Der ehemalige russische Oligarch Michail Chodorkowski warnt die Europäische Union und die Vereinigten Staaten davor, auf langfristige Abkommen mit dem russischen Präsidenten Wladimir Putin in der Ukraine-Krise zu setzen.

Berlin (dts Nachrichtenagentur) - "Wenn jemand im Westen sagt, dass man mit dem heutigen Regime im Kreml eine langfristige Vereinbarung erreichen kann, dann ist er entweder dumm oder ein Betrüger", sagte Chodorkowski in einem Interview mit der "Welt am Sonntag". Die Hoffnung auf eine verlässliche Einigung sei illusorisch, weil die Führung unberechenbar sei. "Putin hat die staatlichen Institutionen zerstört. Das hat dazu geführt, dass es in Russland keinerlei gegenseitige Kontrolle der Verfassungsorgane mehr gibt, keinerlei Gewaltenteilung." Chodorkowski hält es für unwahrscheinlich, dass der Konflikt in der Ostukraine bald gelöst wird. "Putin wird alles dafür tun, damit die bewaffneten russischen Bürger so lange wie möglich in der Ostukraine bleiben", sagte der Bürgerrechtler, der nach seiner Freilassung aus dem russischen Gefängnis in der Schweiz lebt.
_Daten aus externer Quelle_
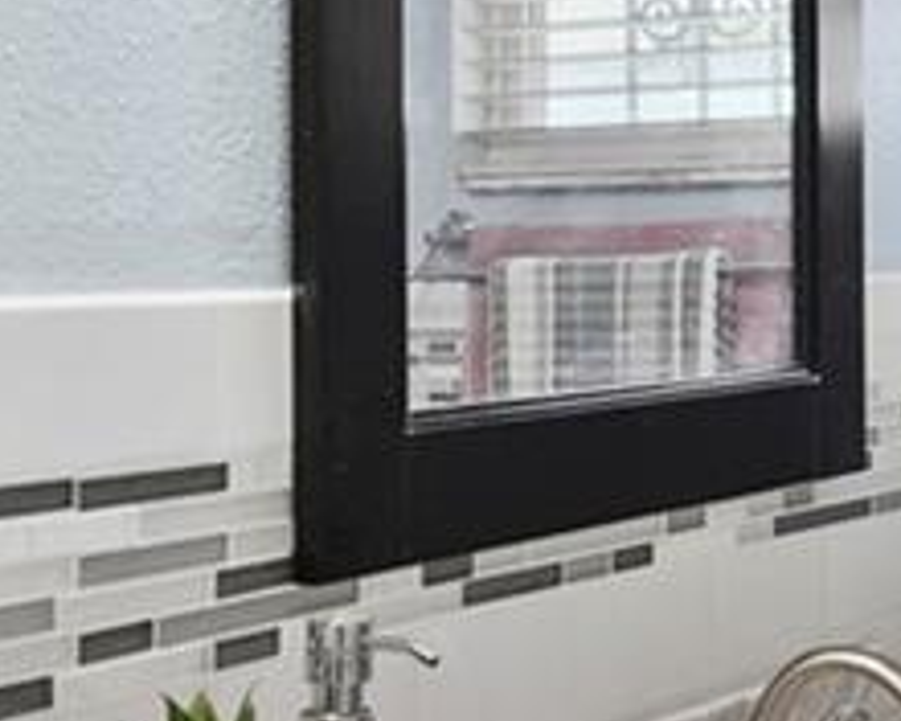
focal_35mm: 82
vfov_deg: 18.7
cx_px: 905
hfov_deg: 22.4
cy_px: 254
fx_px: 2187
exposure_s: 1/5
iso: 400
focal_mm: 12
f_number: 7.1
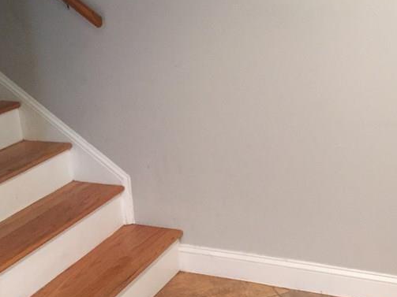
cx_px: 253
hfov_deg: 32.5
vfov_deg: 24.8
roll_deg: +2.0
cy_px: 155
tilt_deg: -19.2
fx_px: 676
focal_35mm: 59
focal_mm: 4.15
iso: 200
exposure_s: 1/30
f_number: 2.2
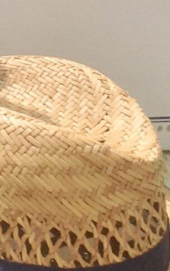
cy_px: -272
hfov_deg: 6.6
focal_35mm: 194
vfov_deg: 10.0
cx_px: -113
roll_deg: -4.4
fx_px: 1437
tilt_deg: -9.1
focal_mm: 4.28
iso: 50
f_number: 2.4
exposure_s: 1/1890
Eine Rückkehr der Kämpfer in der Ostukraine nach Russland sei gefährlich für das Putin-Regime. Dort sei sich "eine Armee von National-Chauvinisten" entstanden, die immer mehr Anhänger in Russland finde. Andererseits rechnet der 51-Jährige aber auch nicht damit, dass die Separatisten ihr Machtgebiet noch erheblich erweitern werden.
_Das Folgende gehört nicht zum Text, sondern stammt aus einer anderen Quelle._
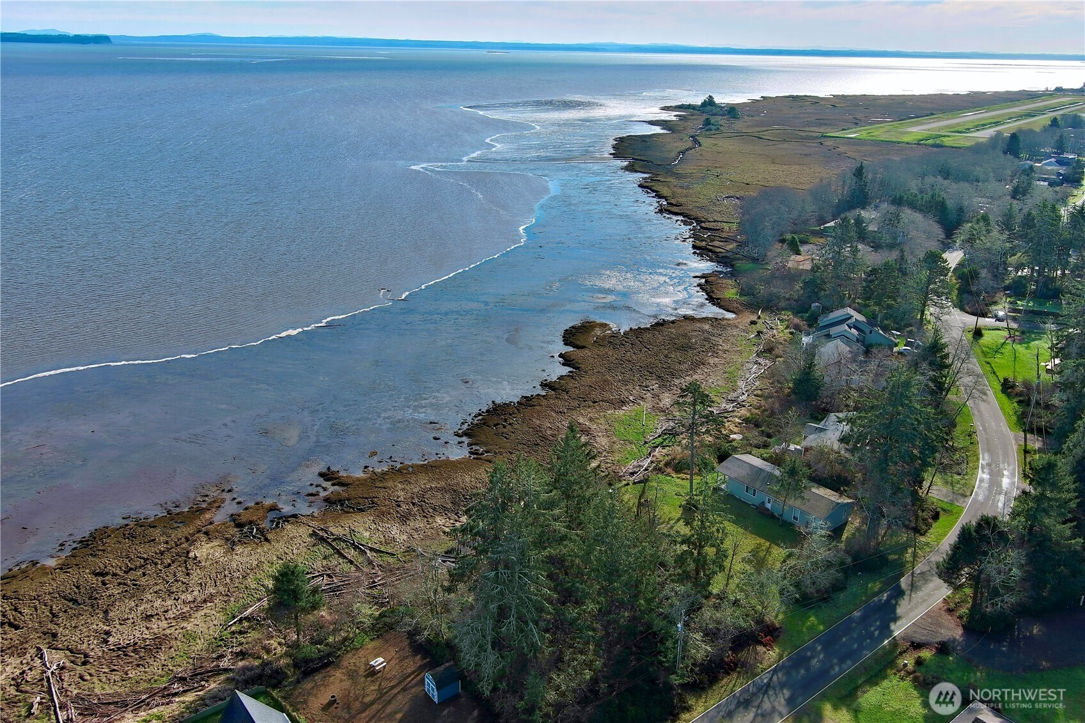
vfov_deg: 45.0
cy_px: 362
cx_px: 542
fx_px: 874
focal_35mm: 29
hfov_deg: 63.7
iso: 100
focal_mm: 10.57
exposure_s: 1/1076
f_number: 2.8
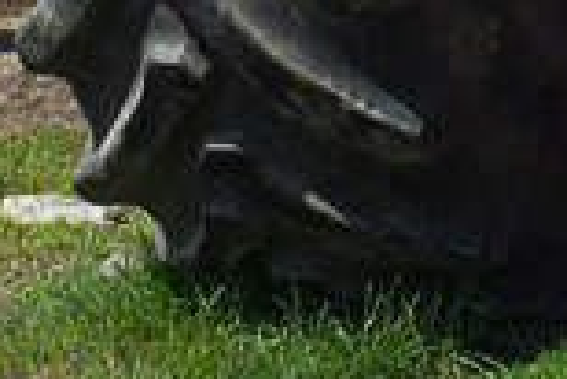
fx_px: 4602
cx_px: 1303
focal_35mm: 292
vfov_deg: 4.4
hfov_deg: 6.7
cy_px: -946
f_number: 7.1
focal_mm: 25
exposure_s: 1/1000
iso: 200
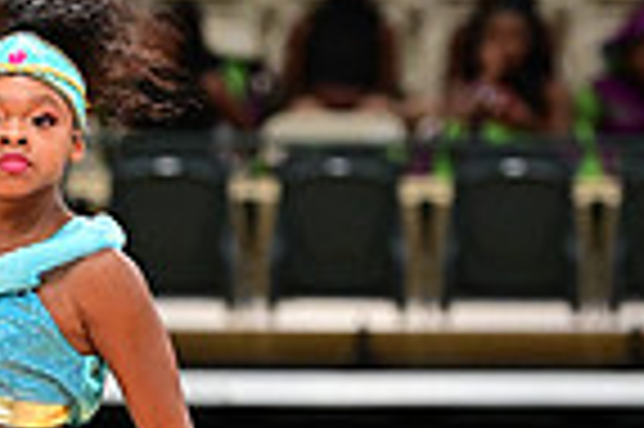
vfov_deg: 2.5
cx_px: 36
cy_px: 698
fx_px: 9774
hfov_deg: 3.8
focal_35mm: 547
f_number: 3.2
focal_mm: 135
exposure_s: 1/1000
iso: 6400
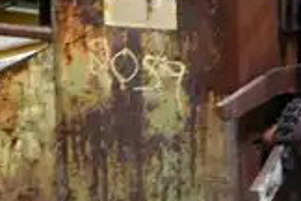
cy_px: 121
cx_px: 346
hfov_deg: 8.9
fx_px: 1923
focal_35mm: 230
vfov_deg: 6.0
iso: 1600
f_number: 5.3
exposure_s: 1/10
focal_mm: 62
"Putin will keine ständige Eskalation", sagte Chodorkowski. "Für seinen Machterhalt wäre ein eingefrorener Konflikt gut. Der hält seine Kräfte in der Ostukraine beschäftigt, ohne dass sie größer werden."
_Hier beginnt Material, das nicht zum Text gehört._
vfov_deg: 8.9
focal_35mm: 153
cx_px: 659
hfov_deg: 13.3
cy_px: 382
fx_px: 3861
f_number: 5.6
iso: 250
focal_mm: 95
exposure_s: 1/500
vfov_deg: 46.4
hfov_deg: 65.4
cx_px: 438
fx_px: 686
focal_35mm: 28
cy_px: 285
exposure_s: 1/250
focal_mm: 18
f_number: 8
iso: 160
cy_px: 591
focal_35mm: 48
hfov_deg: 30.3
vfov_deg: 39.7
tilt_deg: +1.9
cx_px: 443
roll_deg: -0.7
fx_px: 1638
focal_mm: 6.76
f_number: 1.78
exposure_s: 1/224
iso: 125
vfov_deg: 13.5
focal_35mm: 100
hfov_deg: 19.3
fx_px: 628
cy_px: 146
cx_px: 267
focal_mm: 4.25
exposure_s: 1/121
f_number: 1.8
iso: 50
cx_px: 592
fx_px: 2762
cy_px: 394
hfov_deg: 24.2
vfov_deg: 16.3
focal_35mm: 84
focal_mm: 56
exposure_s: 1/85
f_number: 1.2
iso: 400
Auch das Scheitern des demokratischen Experiments in der Ukraine gehöre zu Putins Prioritäten, da ein Erfolg der dortigen Regierung zum Reformmodell für Russland werden könnte. Chodorkowski, der die russische Opposition unterstützt, hält einen friedlichen Machtwechsel in seiner Heimat für kaum möglich. "Der Regimewechsel wird nicht ohne Blut erfolgen", sagte er im Interview. Tausende Menschen würden bereits jetzt verstehen, dass sie nach dem Machtwechsel für ihre Taten persönlich zur Verantwortung gezogen würde.